By a grounded poset, I mean a poset $P$ with a least element $\bot_P$.
Definition. Whenever $P$ is a family of grounded posets, write $\bigotimes_{i \in I}P_i$ for the subposet of $\prod_{i \in I}P_i$ consisting of all $x \in \prod_{i \in I}P_i$ such that $\{i \in I \mid x_i = \bot_{P_i}\}$ is cofinite.
Example. Let
- $\mathbf{N}$ denote the set $\{0,1,2,\ldots\}$ of natural numbers
- $\mathbb{N}$ denote the poset of natural numbers equipped with the usual order
- $\mathbb{N}^\times$ denote the poset of non-zero natural numbers equipped with the divisibility order
Then there is an order isomorphism $f : \bigotimes_{n \in \mathbf{N}}\mathbb{N} \rightarrow \mathbb{N}^\times$ given as follows.

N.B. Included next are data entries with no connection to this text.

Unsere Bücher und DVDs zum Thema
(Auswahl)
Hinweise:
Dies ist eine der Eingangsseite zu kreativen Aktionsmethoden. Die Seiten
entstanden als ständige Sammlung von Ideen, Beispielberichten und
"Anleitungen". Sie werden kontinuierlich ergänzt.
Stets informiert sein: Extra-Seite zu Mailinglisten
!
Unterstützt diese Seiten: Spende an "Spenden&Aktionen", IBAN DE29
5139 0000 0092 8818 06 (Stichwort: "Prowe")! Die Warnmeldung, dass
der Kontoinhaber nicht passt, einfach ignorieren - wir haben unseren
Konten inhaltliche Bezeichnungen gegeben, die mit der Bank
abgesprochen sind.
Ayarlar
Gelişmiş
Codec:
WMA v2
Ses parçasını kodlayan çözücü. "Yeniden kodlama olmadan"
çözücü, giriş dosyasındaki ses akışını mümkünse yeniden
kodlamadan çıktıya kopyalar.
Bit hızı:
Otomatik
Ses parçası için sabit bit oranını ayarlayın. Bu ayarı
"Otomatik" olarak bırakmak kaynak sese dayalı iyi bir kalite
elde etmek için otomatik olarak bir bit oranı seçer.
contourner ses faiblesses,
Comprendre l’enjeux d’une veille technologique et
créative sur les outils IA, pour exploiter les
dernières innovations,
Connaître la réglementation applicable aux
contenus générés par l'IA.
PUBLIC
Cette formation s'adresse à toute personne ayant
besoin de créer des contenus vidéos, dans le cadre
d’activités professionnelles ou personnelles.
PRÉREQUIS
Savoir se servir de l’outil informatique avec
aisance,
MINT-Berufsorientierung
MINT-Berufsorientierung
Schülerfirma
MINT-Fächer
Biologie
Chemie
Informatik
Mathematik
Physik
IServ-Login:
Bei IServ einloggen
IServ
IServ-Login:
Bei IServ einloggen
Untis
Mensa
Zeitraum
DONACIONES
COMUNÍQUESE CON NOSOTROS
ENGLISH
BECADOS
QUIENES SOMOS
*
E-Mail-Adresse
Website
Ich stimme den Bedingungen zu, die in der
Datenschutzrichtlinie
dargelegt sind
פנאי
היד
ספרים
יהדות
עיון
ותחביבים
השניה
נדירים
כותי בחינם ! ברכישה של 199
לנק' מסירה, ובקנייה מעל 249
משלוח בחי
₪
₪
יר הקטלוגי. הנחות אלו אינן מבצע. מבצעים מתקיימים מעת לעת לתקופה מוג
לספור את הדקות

$$x \mapsto \prod_{i \in \mathbf{N}}p_i^{x_i}$$
(where $p_i$ is the $i$th prime number.)
Question. Is there a sleek category-theoretic description of $\bigotimes_{i \in I}P_i$?
Your $\bigoplus_{i \in I} P_i$ is the colimit of all finite products of some of the $P_i$; in symbols, $\bigoplus_{i \in I} P_i =\mathop{\mathrm{colim}}_{F \subset I, |F|<\infty} \prod_{i \in F} P_i$.